Программа утренних сборов сжимается до минимума. Душ. Никакого спорта, не успеваю! Выбор «макияж или завтрак» вообще не подлежит обсуждению, есть много вредно! Срываю с плечиков очередную версию little black dress, в спешке – наизнанку и, повинуясь примете, топчусь по ни в чем не повинному платью босыми ногами… Драка? В нашем варианте возиожна только ссора… Такси. У меня меньше десяти минут! Вот черт! Очередной чулок бежит под пальцами длинными стрелками, потеря двух минут, чтобы найти другой. Стайлером по непослушным волосам, сегодня никаких локонов, дождь, и нет времени – только выпрямление. Я собиралась с такой хаотичной резкостью, что офигел бы даже он, если б увидел! Плащ, едва не разрывая по швам, шнуровка высоких сапожек, шарф на обычный узел. Долбаный октябрь, аномальные холода! Служба такси атакует эсэмэками, сбрасываю звонок диспетчера – иду я, иду! И ты, Лекси, катись к черту! Очередной поступок твоего бойфренда обсудим после пар, мир не рухнет!..

Нет времени даже на заезд в «Макдональдс», чтобы купить кофе. Как я высижу эту пару? Еще и пробки! Кусаю пальцы, сдерживая желание послать разговорчивого таксиста, вздыхаю с облегчением, оказавшись на парковке академии… У меня ровно две минуты! Сумасшедший кросс по этажам в направлении нужной аудитории, влетаю в кабинет за тридцать секунд до появления Миранды Пристли – хвала историку, который ее задержал в коридоре.

– Мы думали, капец! – Элька встревожена, но и неприлично довольна, судя по всему, выходными с секси-Денисом. Лекси надула губки. Потом с ними разберусь. – Мы думали, все. Опоздаешь, и вся доброжелательность Пристли за три года вылетит в трубу…

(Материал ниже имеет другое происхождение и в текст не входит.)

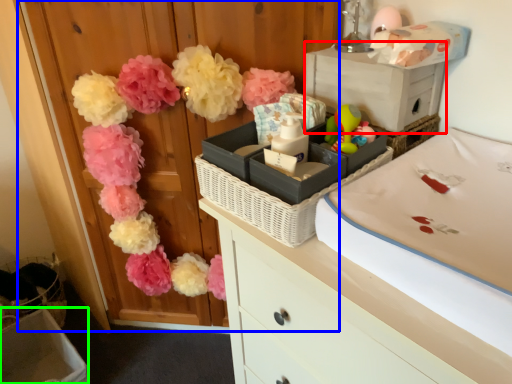
Question: Which is nearer to the storage box (highlighted by a red box)? armoire (highlighted by a blue box) or storage box (highlighted by a green box).

Choices:
 (A) armoire
 (B) storage box

Answer: (A)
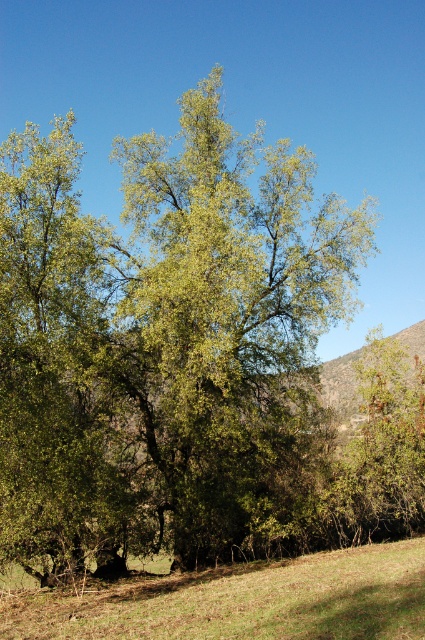
You are standing in the middle of the green grassy field at lower center. Looking towards the green leafy tree at center, which direction should you walk to reach it?

The green leafy tree at center is to the right of your current position in the green grassy field at lower center, so you should walk towards the right to reach it.

You are planning to set up a picnic blanket for a group of 10 people. The green grassy field at lower center is your only option for the blanket. Considering the space occupied by the green leafy tree at center, will there be enough room for the group to comfortably spread out without being under the tree?

The green leafy tree at center might be wider than the green grassy field at lower center, so there may not be enough space for the group of 10 to comfortably spread out without being under the tree.

You are standing in front of the tree and looking at two points marked on the image. The first point is at coordinates point [61,460], and the second point is at point [421,572]. Which point is closer to you?

Point [61,460] is closer to you because it is further to the camera than point [421,572], meaning it is nearer in the viewing perspective.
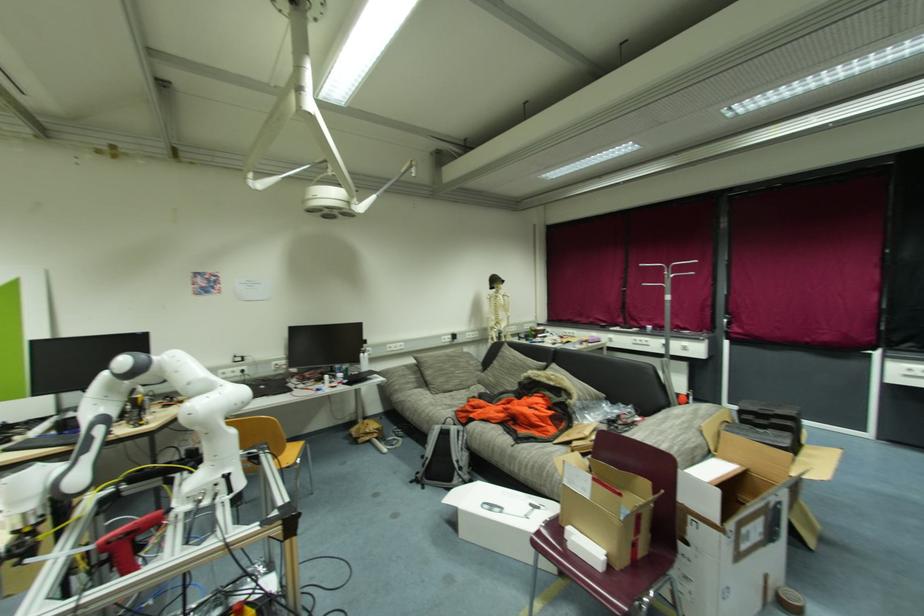
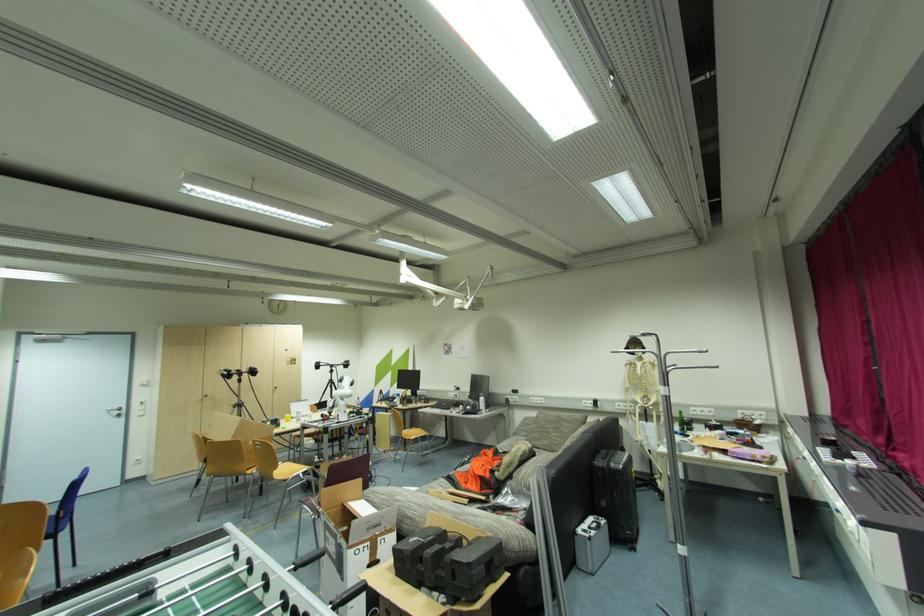
Where in the second image is the point corresponding to pixel 367 357 from the first image?

(484, 400)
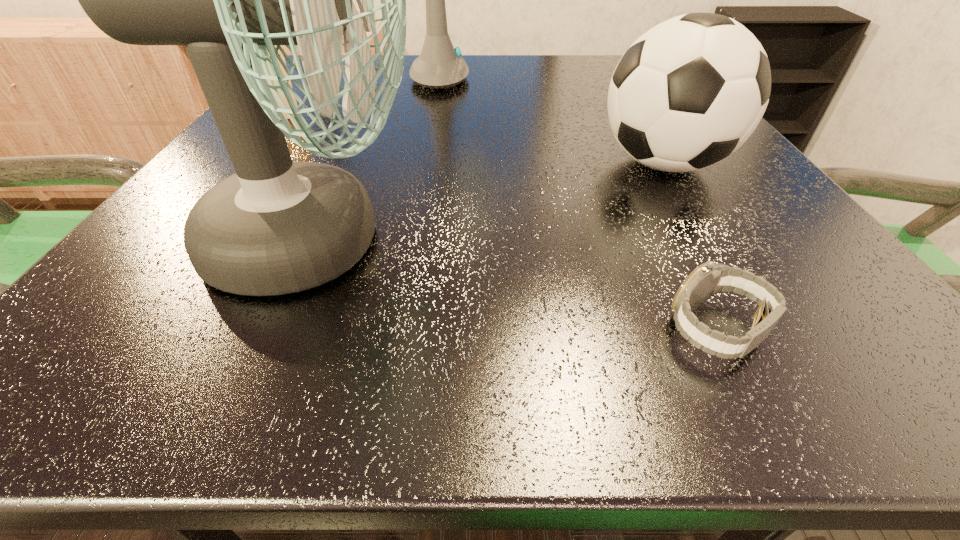
Where is `free space that satisfies the following two spatial constraints: 1. on the front-facing side of the farther fan; 2. on the left side of the third shortest object`? The image size is (960, 540). free space that satisfies the following two spatial constraints: 1. on the front-facing side of the farther fan; 2. on the left side of the third shortest object is located at coordinates (438, 164).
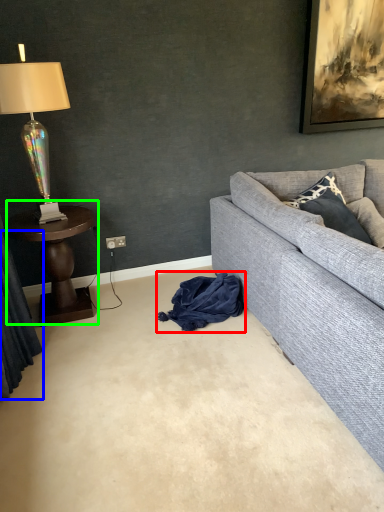
Question: Which is nearer to the material (highlighted by a red box)? curtain (highlighted by a blue box) or table (highlighted by a green box).

Choices:
 (A) curtain
 (B) table

Answer: (B)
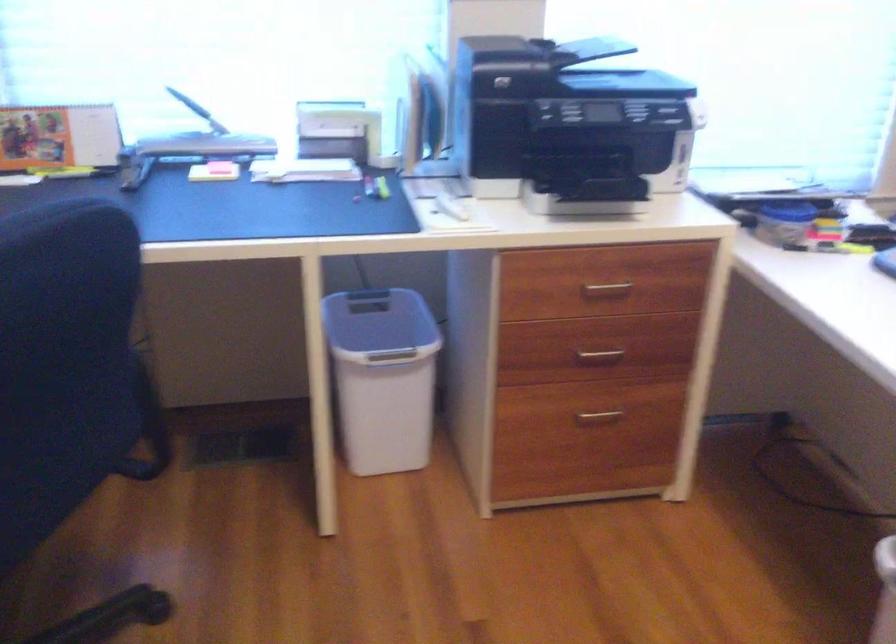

– Как я выгляжу? – это единственное, что меня сейчас волнует. Киваю окружающим, выдавливая улыбку, не дождавшись ответа, втайне надеясь, что макияж не растекся.

– Как Моника Белуччи!

– Отлично. Все потом, после пар!

Мне нужно отвлечься. Все что угодно, только бы вычеркнуть из памяти сон, в котором он предпринял попытку забрать меня с собой. Это ненормально, я только сейчас, автоматически конспектируя лекцию, понимаю, что ни разу мне не стало легче. Ощущение, что заканчивается черная полоса и скоро произойдет что-то хорошее, похоронено под обрывками реалистичного сновидения. Ничего не изменится, страх не уйдет, ему так комфортно в железобетонном бункере моего сознания, что он ни за что его не покинет, пока не иссушит изнутри. Только тогда, возможно, пойдет искать себе новую жертву взамен выпитой до капли…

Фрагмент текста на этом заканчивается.